To do.
Locate every line in the records that contains the string "true", and copy each of those lines in full.

[START Records for this exercise]

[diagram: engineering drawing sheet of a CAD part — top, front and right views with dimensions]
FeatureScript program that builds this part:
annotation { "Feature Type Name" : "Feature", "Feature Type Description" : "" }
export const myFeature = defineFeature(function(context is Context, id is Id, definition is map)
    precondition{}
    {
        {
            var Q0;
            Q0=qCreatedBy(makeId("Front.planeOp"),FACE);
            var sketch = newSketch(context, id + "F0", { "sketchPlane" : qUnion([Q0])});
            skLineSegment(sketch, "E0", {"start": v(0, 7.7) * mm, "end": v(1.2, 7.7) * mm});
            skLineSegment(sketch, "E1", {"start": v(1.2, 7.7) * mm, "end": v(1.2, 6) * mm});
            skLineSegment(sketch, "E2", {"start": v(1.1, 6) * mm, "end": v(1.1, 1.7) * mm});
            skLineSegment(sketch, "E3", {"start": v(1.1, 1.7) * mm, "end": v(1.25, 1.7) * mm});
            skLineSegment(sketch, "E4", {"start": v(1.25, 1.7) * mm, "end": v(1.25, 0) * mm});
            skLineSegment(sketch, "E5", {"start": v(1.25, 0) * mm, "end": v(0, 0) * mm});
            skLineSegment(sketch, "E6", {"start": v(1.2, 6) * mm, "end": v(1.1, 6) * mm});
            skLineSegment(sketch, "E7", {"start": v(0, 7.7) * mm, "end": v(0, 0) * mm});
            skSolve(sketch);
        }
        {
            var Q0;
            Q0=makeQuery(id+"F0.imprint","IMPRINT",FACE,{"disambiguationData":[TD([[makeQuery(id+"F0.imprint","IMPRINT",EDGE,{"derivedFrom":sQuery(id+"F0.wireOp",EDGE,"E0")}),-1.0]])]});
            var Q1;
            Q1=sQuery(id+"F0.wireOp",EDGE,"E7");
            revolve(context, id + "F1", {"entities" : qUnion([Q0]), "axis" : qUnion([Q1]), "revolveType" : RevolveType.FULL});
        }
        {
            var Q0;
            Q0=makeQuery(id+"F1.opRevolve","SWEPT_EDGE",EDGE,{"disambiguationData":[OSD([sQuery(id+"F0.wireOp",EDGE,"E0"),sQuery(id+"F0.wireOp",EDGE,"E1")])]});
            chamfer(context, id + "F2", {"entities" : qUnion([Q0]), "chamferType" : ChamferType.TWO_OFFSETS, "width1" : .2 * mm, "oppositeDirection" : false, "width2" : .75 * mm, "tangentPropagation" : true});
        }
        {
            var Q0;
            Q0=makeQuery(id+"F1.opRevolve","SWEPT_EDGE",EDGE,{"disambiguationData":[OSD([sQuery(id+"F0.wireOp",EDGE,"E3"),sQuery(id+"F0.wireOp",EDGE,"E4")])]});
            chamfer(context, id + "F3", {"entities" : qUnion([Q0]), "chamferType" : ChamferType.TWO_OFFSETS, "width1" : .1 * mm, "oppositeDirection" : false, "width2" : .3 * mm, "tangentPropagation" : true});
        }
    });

[END Records for this exercise]

Reply.
            chamfer(context, id + "F2", {"entities" : qUnion([Q0]), "chamferType" : ChamferType.TWO_OFFSETS, "width1" : .2 * mm, "oppositeDirection" : false, "width2" : .75 * mm, "tangentPropagation" : true});
            chamfer(context, id + "F3", {"entities" : qUnion([Q0]), "chamferType" : ChamferType.TWO_OFFSETS, "width1" : .1 * mm, "oppositeDirection" : false, "width2" : .3 * mm, "tangentPropagation" : true});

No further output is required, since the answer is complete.